I meccanismi sono simili sia nella donna dell’esempio sia in Vittorio. Nel bambino, però, sono meno profondamente radicalizzati e sono più espliciti ed il meccanismo causa-effetto è più

diretto. Altra caratteristica del disturbo psicosomatico del bambino è quella che quasi sempre è presente in lui un bisogno di prolungare l’attaccamento al padre e alla madre (o anche ai nonni, se figure presenti nella sua vita); ciò può portare, da parte dei genitori con atteggiamenti molto protettivi, a mantenere il sintomo. Spesso il bambino in questo sintomo si sente chiuso, “prigioniero” e se ne vergogna agli occhi dei sui compagni. Inizia a sentirsi diverso in una fase in cui è fondamentale sentirsi e riconoscersi nel gruppo degli amici, inizia a chiudersi e trincerarsi dietro i sintomi che possono diventare sempre più invalidanti. In questo caso è fondamentale il ruolo dei genitori che devono spronare il bambino e dargli fiducia, trasmettergli che può uscire fuori dalla paura e dall’ansia nelle quali è inserito. Devono mandargli il messaggio che ce la può fare, incoraggiarlo nelle sue scelte ed ascoltarlo molto. Può accadere, invece, che i genitori si terrorizzino e si blocchino anche loro, che non riescano a superare il blocco del figlio che diventa così un blocco familiare. Spesso la troppa tolleranza dei genitori verso il sintomo porta a fermare il figlio nello sviluppo della sua autonomia, ad aumentare la dipendenza verso l’ ambiente familiare, attivando in tal modo un circolo vizioso dipendenza figlio- dipendenza genitori e viceversa.
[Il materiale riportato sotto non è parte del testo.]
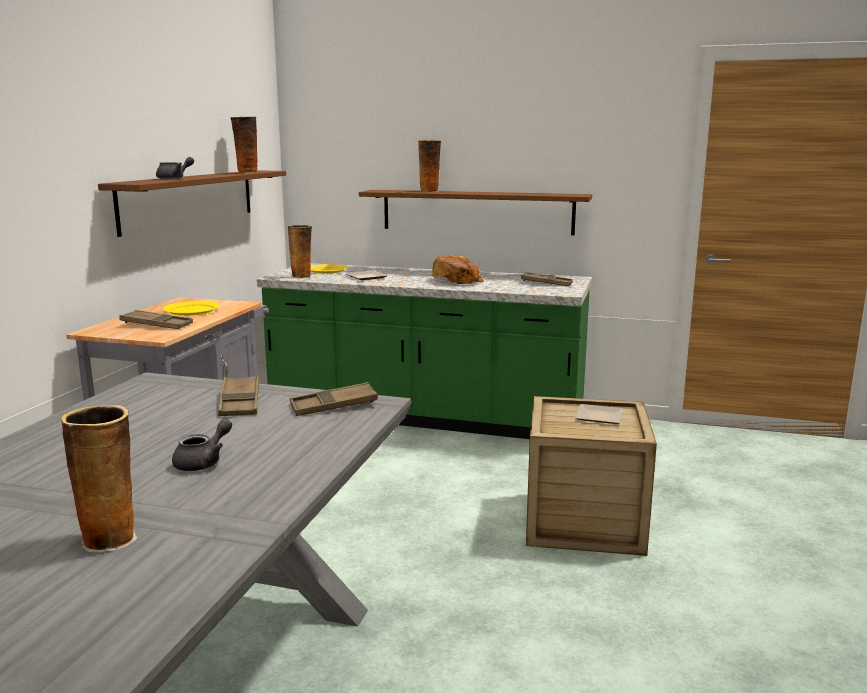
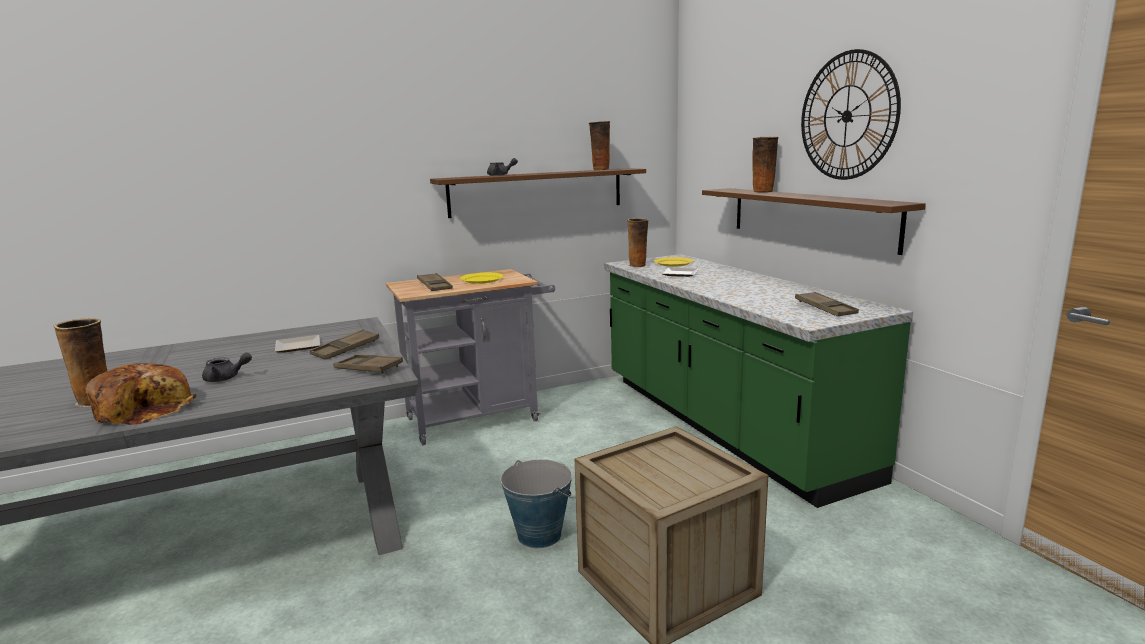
camera: 50 degrees right, 0 degrees up
bread [432,255,484,284] -> bread moved to [85,363,196,425]
plate [575,404,623,424] -> plate moved to [275,335,320,353]
none -> bucket [500,459,573,548]
none -> wall clock [801,49,901,180]

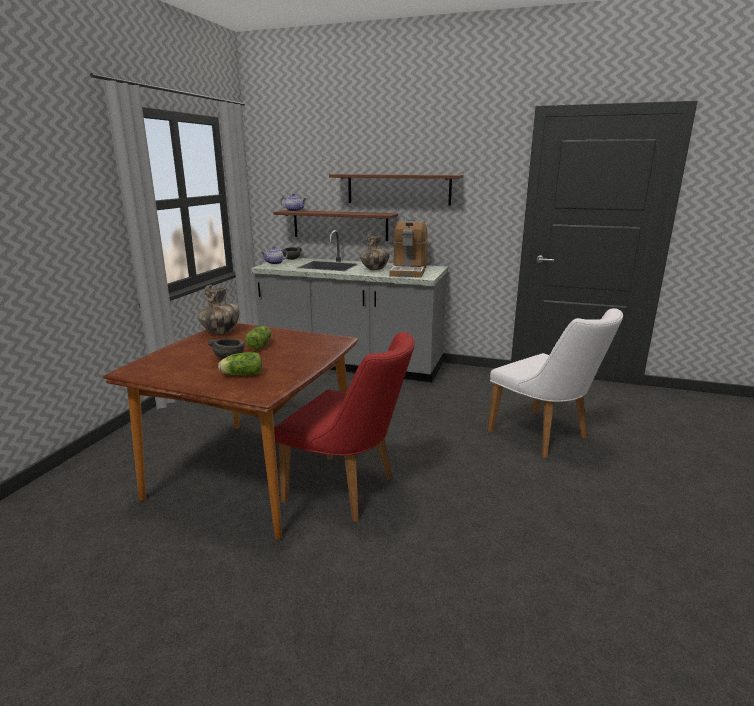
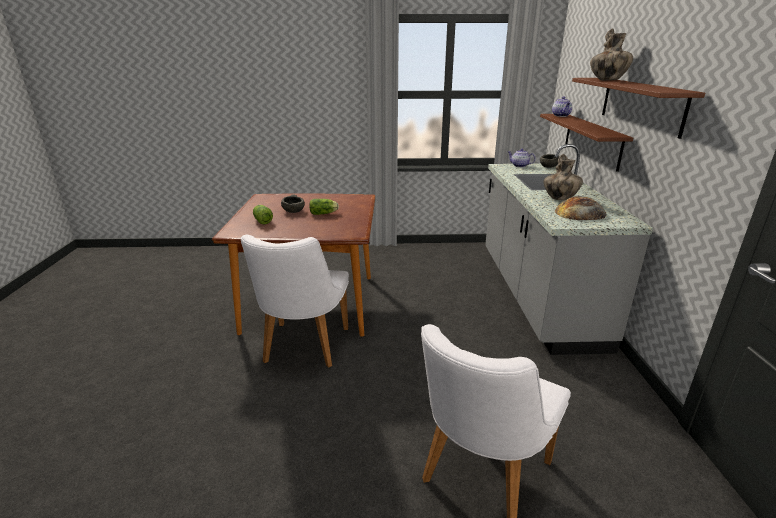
camera: 70 degrees right, 5 degrees up
vase [198,285,240,335] -> vase moved to [590,29,633,80]
red chair [274,332,415,522] -> white chair [241,235,349,368]
coffee machine [390,219,428,278] -> bread [554,196,607,220]

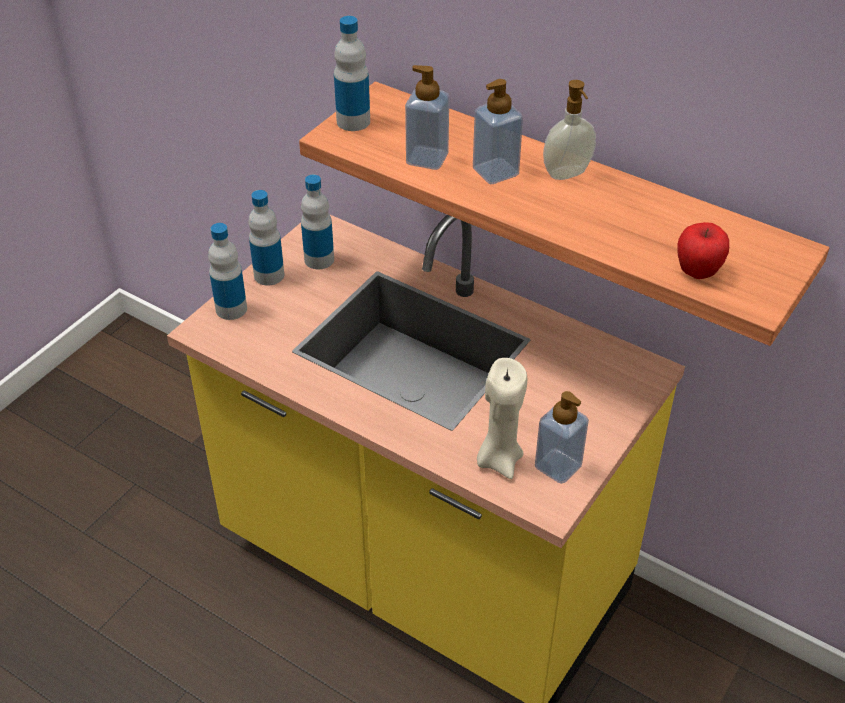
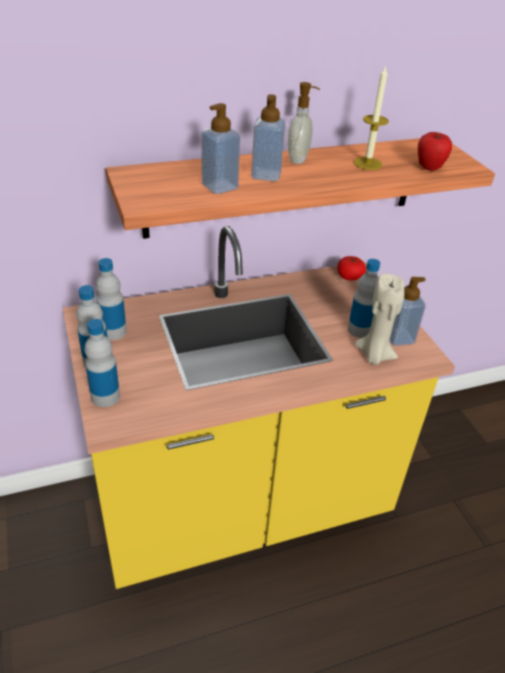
camera: 55 degrees left, 5 degrees down
bottle [334,16,370,131] -> bottle moved to [348,259,380,338]
none -> tomato [337,256,366,280]
none -> candle [354,65,389,170]

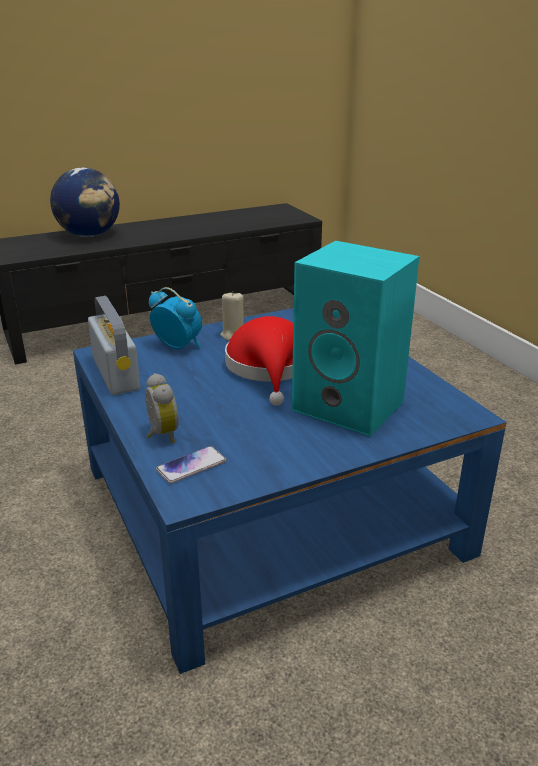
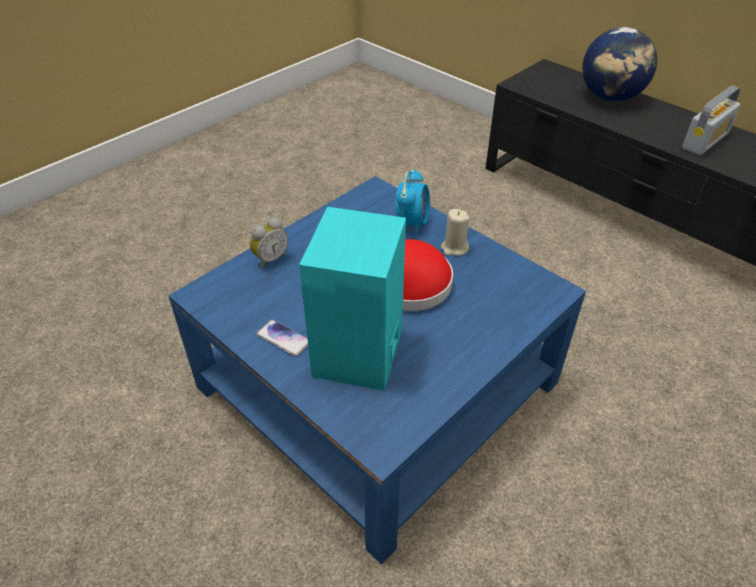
camera: 70 degrees right, 15 degrees up
radio [88,296,140,395] -> radio moved to [682,85,741,155]
phone [156,446,226,484] -> phone moved to [256,320,308,357]

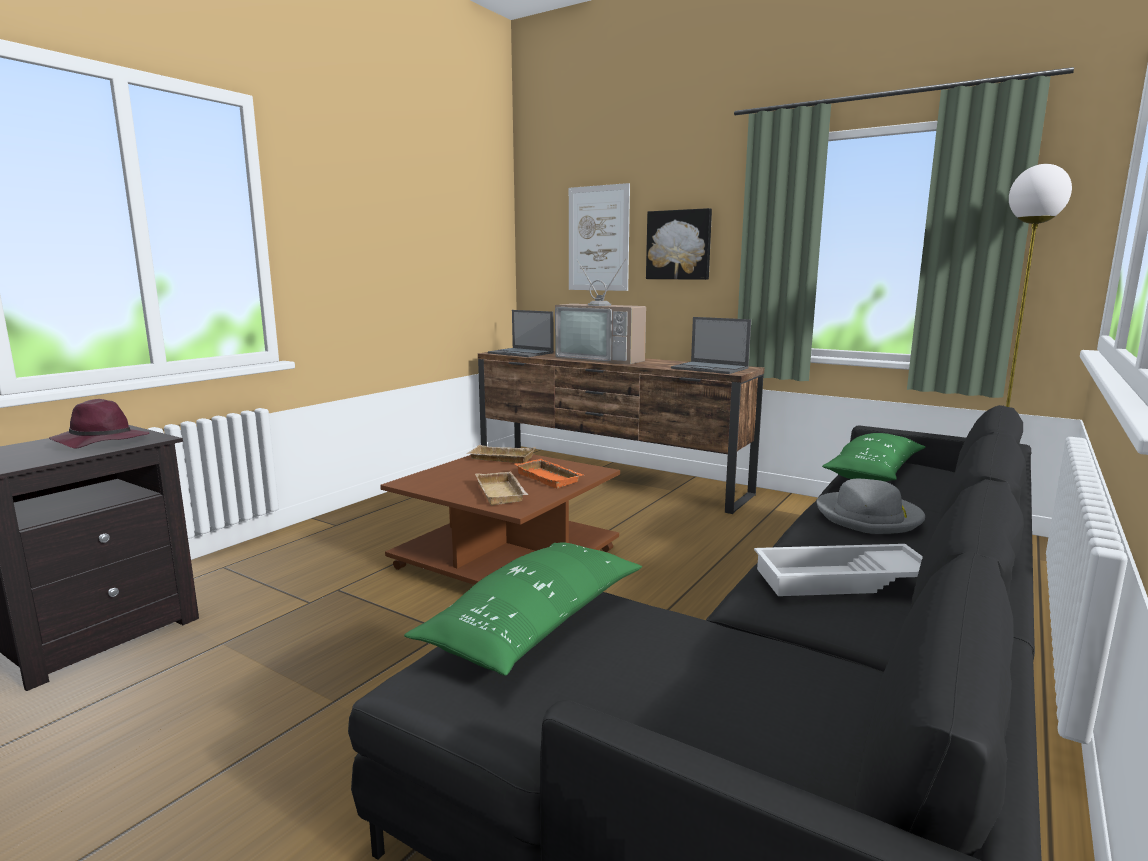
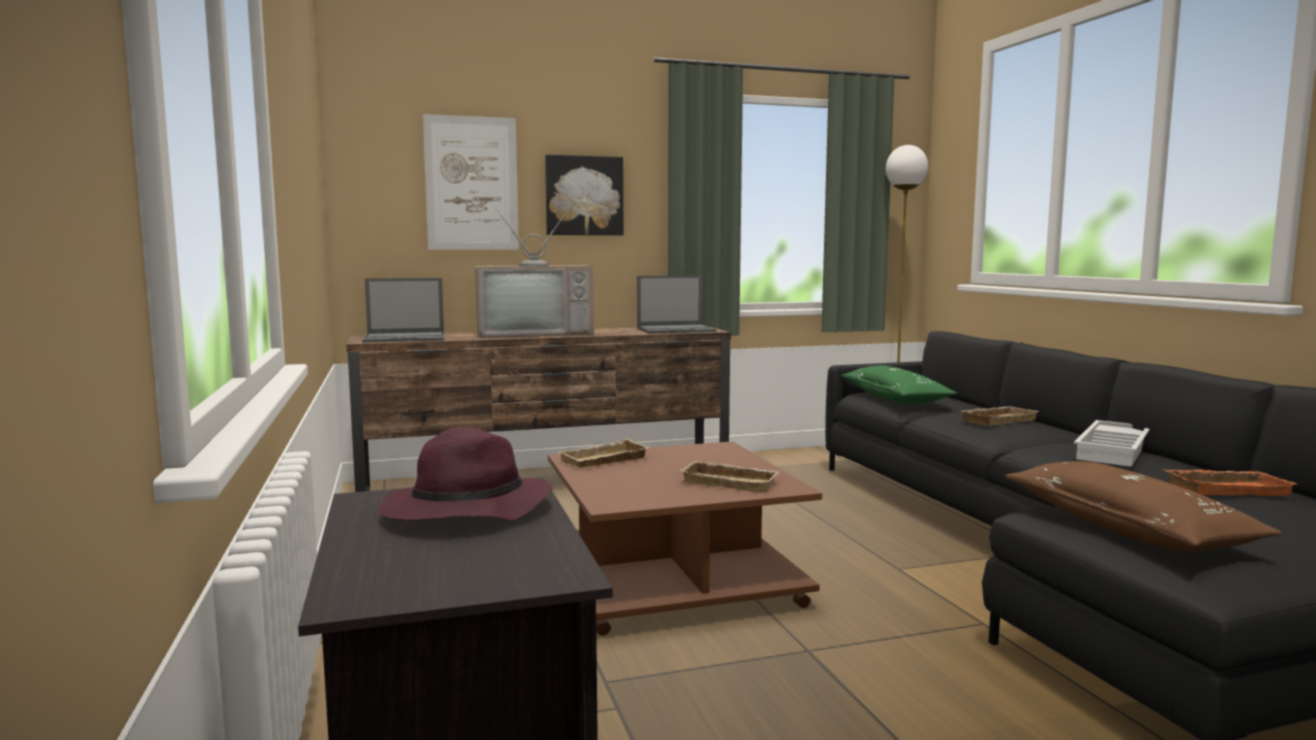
camera: 50 degrees left, 5 degrees down
green pillow [404,542,642,676] -> brown pillow [1005,461,1282,552]
orange tray [515,459,583,488] -> orange tray moved to [1163,469,1297,496]
grey hat [816,478,925,534] -> beige tray [962,406,1039,426]

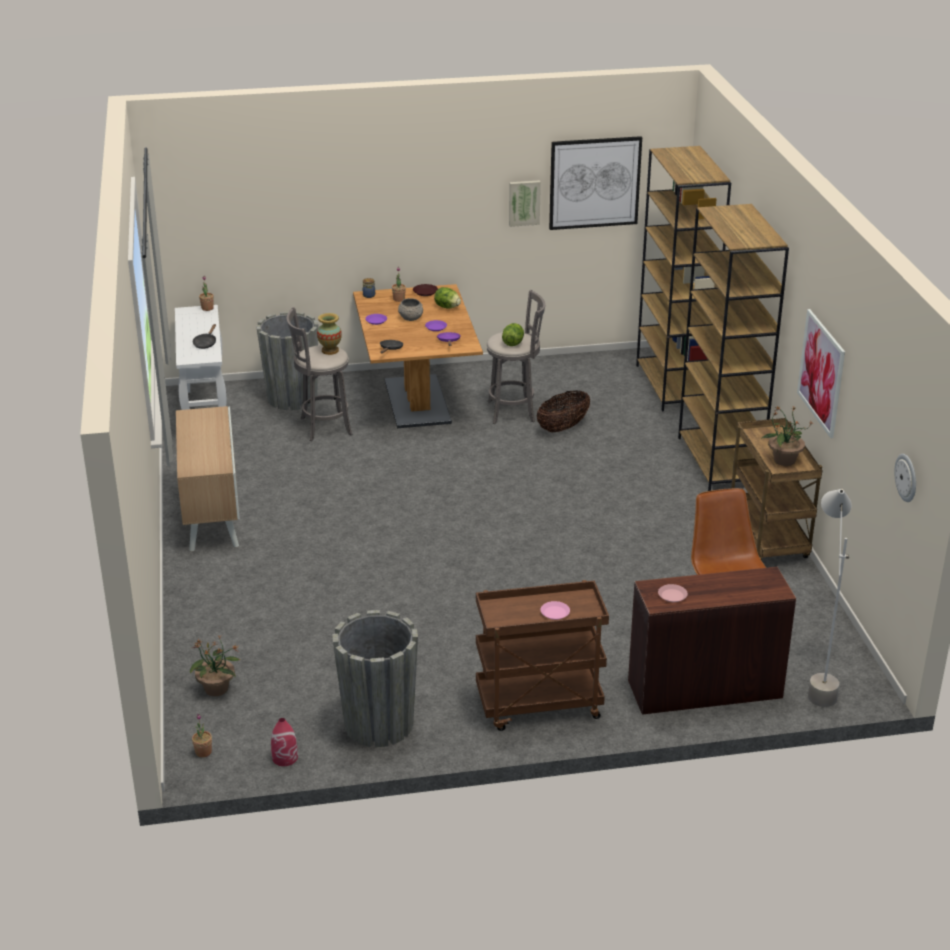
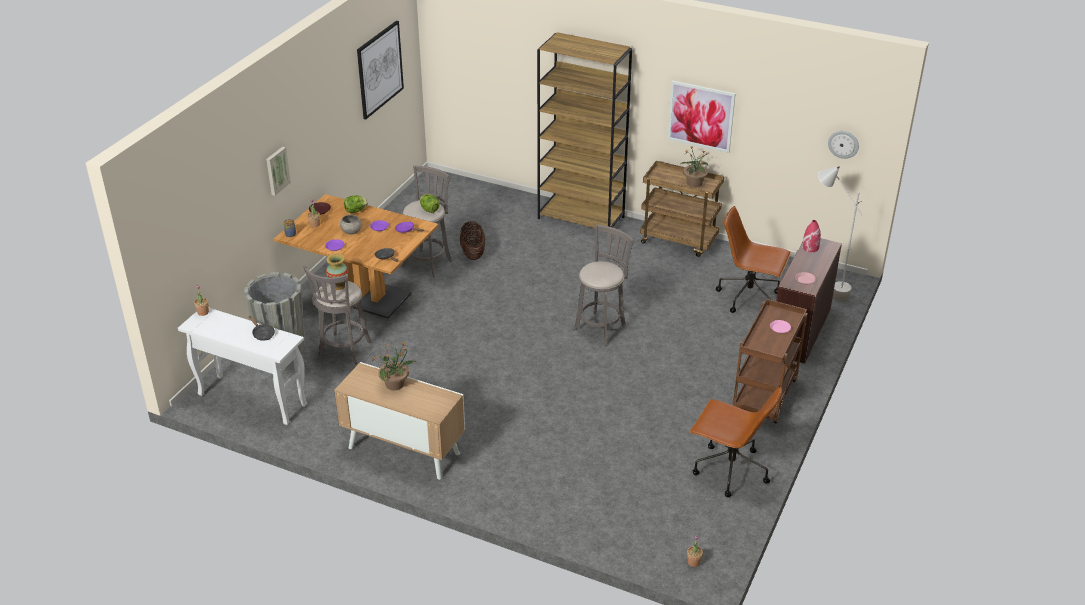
camera: 55 degrees left, 5 degrees up
potted plant [190,636,240,696] -> potted plant moved to [371,342,416,391]
red vase [271,718,298,766] -> red vase moved to [802,220,821,252]
grey planter [332,610,418,747] -> brown office chair [689,387,782,497]
picture [509,180,541,227] -> picture moved to [266,147,291,196]
brown bookcase [636,146,731,411] -> none
none -> grey stool [573,225,634,345]

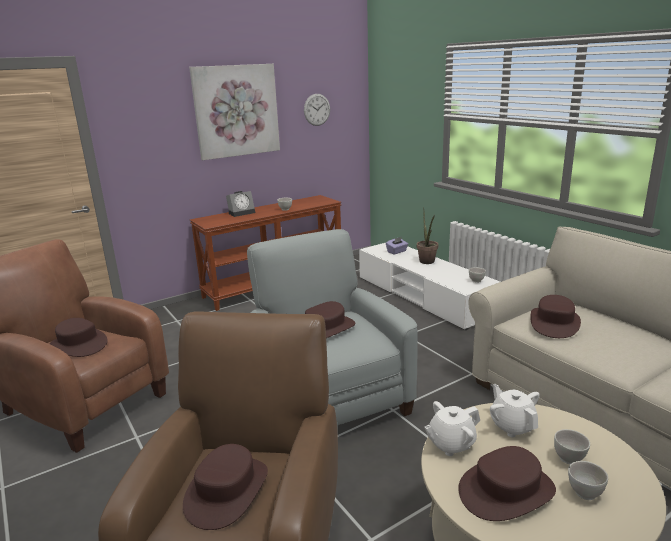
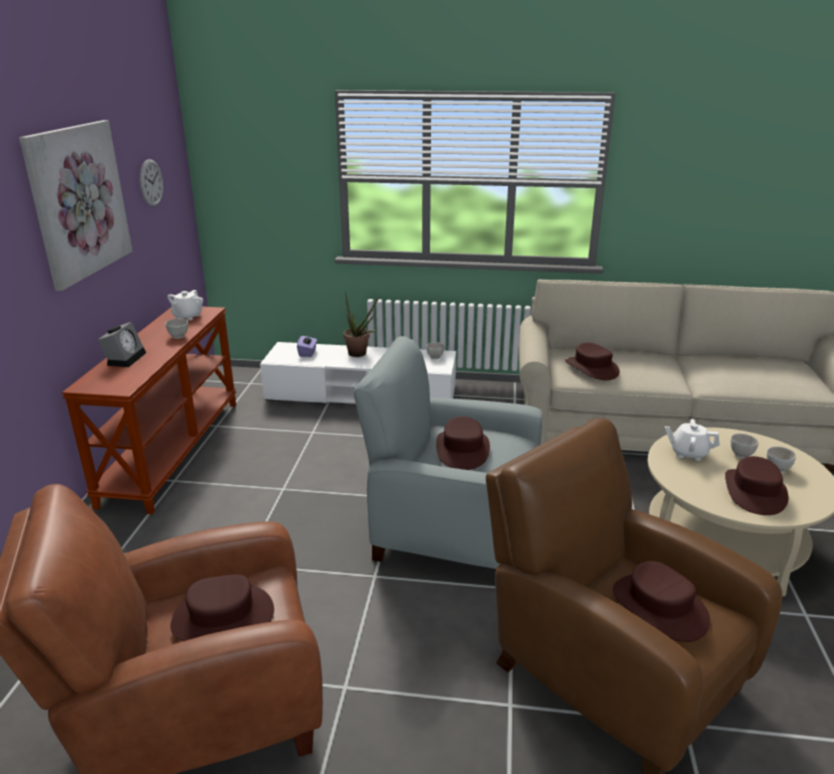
camera: 50 degrees left, 5 degrees up
white teapot [424,401,480,456] -> white teapot moved to [167,290,203,321]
Si evince che il compito della terapia è su più fronti. Innanzitutto il terapeuta deve lavorare con il bambino per far emergere le sue difficoltà e le sue paure, deve lavorare affinchè il bambino impari a parlare non solo attraverso il corpo ma anche con il linguaggio verbale, delle parole. Molto spesso è opportuno utilizzare i disegni del bambino in quanto possono trasmettere le sue emozioni più vere, più profonde. Sanno esprimere ciò che è difficile “tirare fuori” con le parole.

Su un altro fronte il terapeuta deve lavorare con la famiglia e soprattutto con i genitori per poter ridare al bambino la sua giusta età, per poter restituire il senso di fiducia verso se stesso e verso il futuro che soltanto i genitori possono trasmettere al proprio figlio. Spesso i genitori si sentono impotenti di fronte al sintomo ed è importante arrivare a restituire loro la capacità di poter aiutare il proprio bambino.

E’ importante questo lavoro terapeutico bambino-famiglia. Solo così il disagio profondo del bambino può prendere forma evitando che si cronicizzi e che diventi addirittura l’ unica possibilità di comunicazione dell’attuale bambino e del futuro adulto.